Der gebürtige Gelsenkirchener ist bereits seit 1978 Sozialdemokrat, war in den 80ern Vorsitzender der Jusos in Gelsenkirchen. Der Lehrer für Deutsch und Geschichte ist seit 1998 Mitglied des Landesvorstand, war Mitglied des Landtags und stellvertretender Vorsitzender der Landtagsfraktion.

Frank Baranowski bei der Pressekonferenz, mit der er seinen Rückzug als Oberbürgermeisterkandidat zur Kommunalwahl 2020 ankündigte.
Frank Baranowski bei der Pressekonferenz, mit der er seinen Rückzug als Oberbürgermeisterkandidat zur Kommunalwahl 2020 ankündigte. © FUNKE Foto Services | Olaf Ziegler

Er habe andere Angebote, die es sehr wohl immer wieder gegeben habe während seiner Amtszeiten, stets abgelehnt, um den Auftrag, den der Wähler ihm erteilt habe, bis zum Ende zu erfüllen. Das werde auch jetzt der Fall sein. Aber für ihn habe stets festgestanden, dass Politiker sich hinterfragen und überprüfen müssten. Und er habe für sich auch stets gewusst, dass er zu einem Zeitpunkt selbstbestimmt gehen wolle, zu dem die Mehrheit dazu „schade“ sage, und nicht „endlich“.

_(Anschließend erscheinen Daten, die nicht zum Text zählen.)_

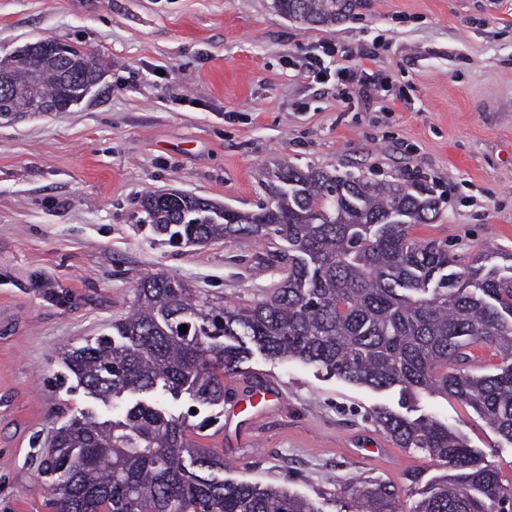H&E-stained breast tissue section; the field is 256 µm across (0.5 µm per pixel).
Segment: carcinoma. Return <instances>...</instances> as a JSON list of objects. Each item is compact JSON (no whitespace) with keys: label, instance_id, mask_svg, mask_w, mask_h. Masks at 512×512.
I'll return each mask as SVG.
<instances>
[{"label":"carcinoma","instance_id":"cac0c4a2","mask_svg":"<svg viewBox=\"0 0 512 512\" xmlns=\"http://www.w3.org/2000/svg\"><path fill=\"white\" fill-rule=\"evenodd\" d=\"M354 0H274L284 17L307 25L346 18ZM36 94L62 96L52 52L11 57L10 75ZM274 201L256 212L226 211L182 192L141 201L150 231L175 246L250 236L288 244L279 287L244 304L219 306L178 279L149 275L115 335L63 353L77 387L103 402L162 389L201 406L224 402V372L258 349L296 359L376 390L398 386L471 406L512 443V266L479 255L469 265L411 231L432 220L434 198L394 179L370 180L283 165ZM187 325V332L180 326ZM494 351V371L475 368L474 349ZM374 418L401 448L424 452L448 473L420 493L409 512H507L512 485L448 426L389 410ZM190 424L144 400L124 419L82 412L59 427L44 462L56 512H321L283 486L219 478L224 459L193 440ZM339 512H403L385 483L353 487Z\"/></svg>","mask_w":512,"mask_h":512}]
</instances>
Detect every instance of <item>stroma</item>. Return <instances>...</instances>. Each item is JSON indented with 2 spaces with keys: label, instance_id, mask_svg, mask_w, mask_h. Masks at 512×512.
<instances>
[{
  "label": "stroma",
  "instance_id": "stroma-1",
  "mask_svg": "<svg viewBox=\"0 0 512 512\" xmlns=\"http://www.w3.org/2000/svg\"><path fill=\"white\" fill-rule=\"evenodd\" d=\"M43 37L108 61L70 111L0 122V512H54L39 465L80 411L122 418L76 389L63 350L111 333L146 275L232 305L283 278L280 239L173 246L140 224L149 191L180 190L252 212L284 163L402 178L429 190L415 238L512 265V0H357L311 27L273 0H0V57ZM330 46L374 84L344 86ZM322 56L324 78L304 64ZM270 393L258 401L259 393ZM196 424L225 478L275 484L336 512L353 485H393L409 512L445 468L399 448L373 419L434 418L512 483V444L467 404L347 383L259 351L224 376V401L150 394Z\"/></svg>",
  "mask_w": 512,
  "mask_h": 512
}]
</instances>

Ein halbes Leben mit öffentlichem Mandat

„Bei der nächsten Kommunalwahl werde ich 16 Jahre lang Oberbürgermeister der Stadt Gelsenkirchen sein und übe dann über dreißig Jahre – also mehr als mein halbes Leben – ein öffentliches Mandat aus (Ratsmitglied, Landtagsabgeordneter, Oberbürgermeister). Ich habe es immer als große Auszeichnung und Ehre empfunden, für meine Heimatstadt über einen so langen Zeitraum ununterbrochen politisch tätig sein zu dürfen“, versicherte Baranowski bei der Pressekonferenz sichtlich bewegt.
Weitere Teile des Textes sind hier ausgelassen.